From the Editor: Locking horns with the feds [Gas in Transition]
There’s a growing understanding around the world that achieving carbon neutrality by 2050 will be tough, requiring trillions of dollars of investment and commitments from even emerging economies to pursue policies that might deprive the Global South of energy security or affordability for decades to come.
In the wake of Russia’s invasion of Ukraine and subsequent energy security concerns in the West trumping environmental concerns, the path to net-zero has gotten bumpier, and a number of developed countries are stepping back to consider their respective energy futures.
In Germany, for example, a goal to cut greenhouse gas (GHG) emissions 65% by 2030 is unlikely to be met, which also puts in jeopardy its plan to reach net-zero by 2045.
The country’s buildings and transport sector are fingered as the main culprits in failing to reach the targets. The buildings sector will be 35mn tonnes of CO2 short of its target by 2030, transport an estimated 117mn-191mn tonnes shy.
With shortfalls like that, Germany’s Federal Environment Agency (UBA) calculated only 82% of the 2045 target would be met under current policies, while implementing planned policy changes would still leave the country 14% short of the net-zero target.
In Canada, achieving net-zero by 2050 will require draconian measures against the oil and gas industry, including the possibility of a cap on production, which has brought threats from key provinces that insist such measures would be unconstitutional.

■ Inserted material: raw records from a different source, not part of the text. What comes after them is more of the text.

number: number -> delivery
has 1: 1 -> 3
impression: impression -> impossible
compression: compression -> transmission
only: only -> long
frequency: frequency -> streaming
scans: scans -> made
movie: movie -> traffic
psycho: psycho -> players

To speed the process to carbon neutrality, Canada has decided that the best way to achieve a net-zero energy system by 2050 is to force power grids across the country – also provincial responsibilities under the Canadian constitution – to achieve carbon neutrality by 2035.
Reaching a carbon-neutral electricity system, Ottawa says, would deliver 342mn tonnes of cumulative greenhouse gas emission reductions between 2024 and 2050, and it’s prepared to offer up about C$30bn of incentives to achieve its goals, although reports are circulating that Ottawa would withhold those incentives from provinces that don’t get on board with its plan.

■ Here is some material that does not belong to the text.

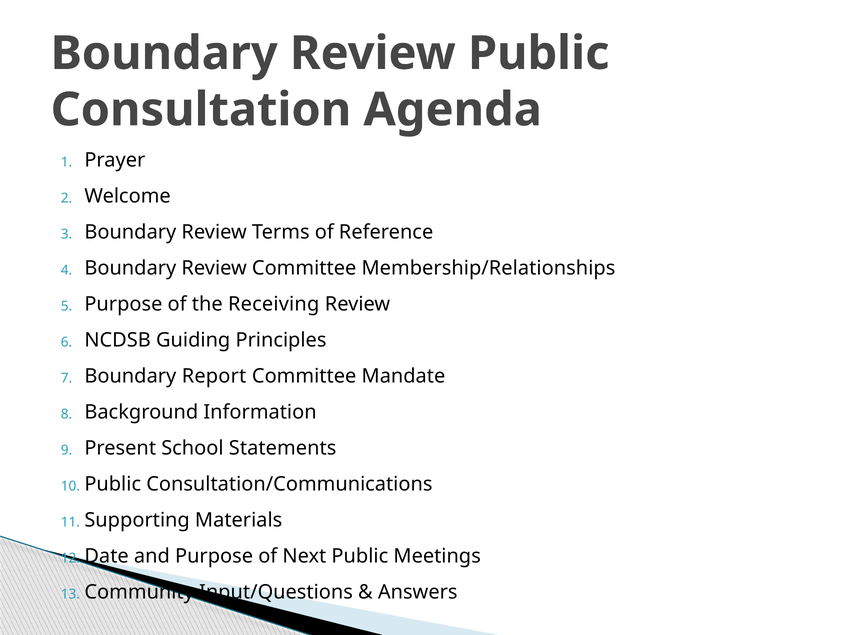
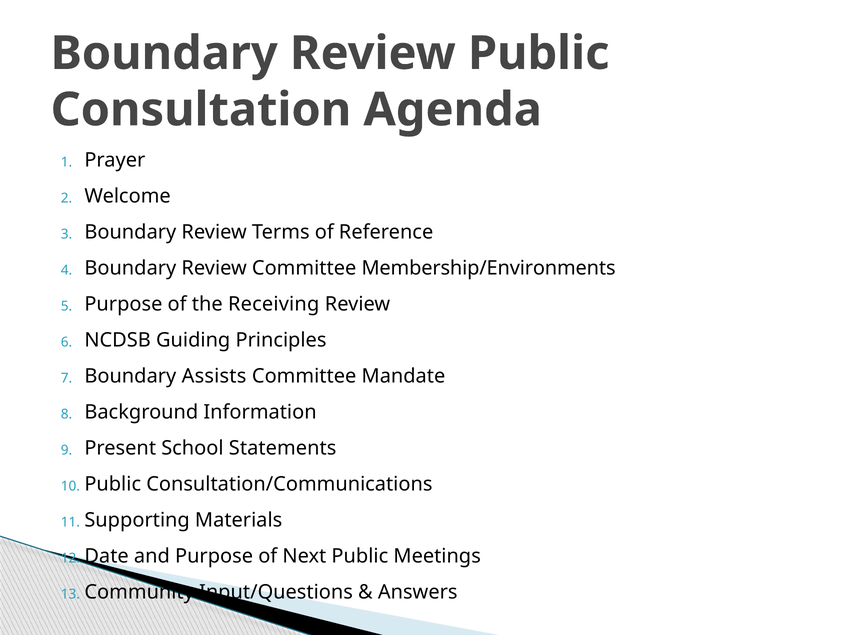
Membership/Relationships: Membership/Relationships -> Membership/Environments
Report: Report -> Assists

Ottawa says a net zero electricity system is achievable, largely because more than 80% of the country’s electricity comes from emission-free sources: hydro in Quebec, Newfoundland and Labrador, Manitoba, Yukon and BC; nuclear in Ontario and New Brunswick, along with limited wind, biomass, coal and oil. The rest of the country? Well, that’s what the government’s Clean
Electricity Regulations (CER) are designed to take care of.
“The draft regulations set a clear signal for transitioning toward a clean grid, while including flexibilities to avoid stranding large capital assets, and to enable electricity systems to continue to provide reliable, affordable power,” according to a government backgrounder released earlier this month. “One such flexibility allows for an ongoing, though limited, role for some fossil-fuel generation past 2035, to ensure it is used where it has the greatest value for maintaining affordability and reliability.”
In the Canadian lexicon, “fossil-fuel generation” largely means natural gas, which provides 60% of the generating capacity in Alberta and 37% of the power in Saskatchewan, second to coal’s 39% contribution to the energy mix.
It is these two provinces that will bear the brunt of the impact of the CER, and not surprisingly, both are pushing back against the proposed new rules, which they say impinge on the constitutionally-protected rights of provinces to control the development of their own energy systems.
“The draft federal 2035 net-zero power grid regulations are unconstitutional, irresponsible and do not align with Alberta’s emissions reduction and energy development plan that works towards a carbon-neutral power grid by 2050,” Alberta premier Danielle Smith said.
Saskatchewan premier Scott Moe said Ottawa’s new net zero power rules are unaffordable, unrealistic and unconstitutional.
“They will drive electricity rates through the roof and leave Saskatchewan with an unreliable power supply. Our government will not let the federal government do that to Saskatchewan people.”
The oil and gas industry is equally disturbed by the proposed new rules. Lisa Baiton, CEO of the Canadian Association of Petroleum Producers, which represents about 80% of Canada’s oil and gas production, said the new rules would have “significant implications” for the energy and electricity sectors.
“CAPP is concerned that the proposal, as currently drafted, will limit the ability to use natural gas as a back-up to renewable energy post-2035,” she said in a statement.
Cap on emissions intensity
Fossil fuel power plants generating more than 25 MW, the proposed regulations say, would have to meet a carbon intensity cap of 30 tonnes of CO2/GWh of electricity produced. Assuming a 95% capture rate, a newer gas plant emitting 375-400 tonnes of CO2/GWh could meet the threshold; an older plant emitting 500 tonnes or more would have little chance.
“For baseload power generation, a combined cycle natural gas turbine with CCS should be able to achieve the CER requirements, although operational issues such as maintenance and unplanned outages are always a factor that can affect overall CO2 capture rates,” says James Millar, CEO of the International CCS Knowledge Centre.
For Saskatchewan, the proposed new regulations, Crown utility SaskPower says, would require the effective rebuilding of the province’s power system – developed over more than a century – in less than 15 years.
And in Alberta, Smith said, the regulations would make investments in new natural gas generation virtually impossible, “endanger the reliability of Alberta’s power grid and cause massive increases in Albertans’ power bills.”
Alberta’s own plan is to achieve a carbon-neutral power system by 2050 through the addition of an appropriate amount of high-efficiency natural gas base load, abated using CCS technology, and strategic deployment of small modular reactors, hydrogen generation and a sustainable amount of wind, solar and other renewables to drive down electricity costs, Smith said.
“Alberta will chart its own path to ensuring we have additional reliable and affordable electricity brought onto our power grid that is available 24 hours a day, 365 days a year.”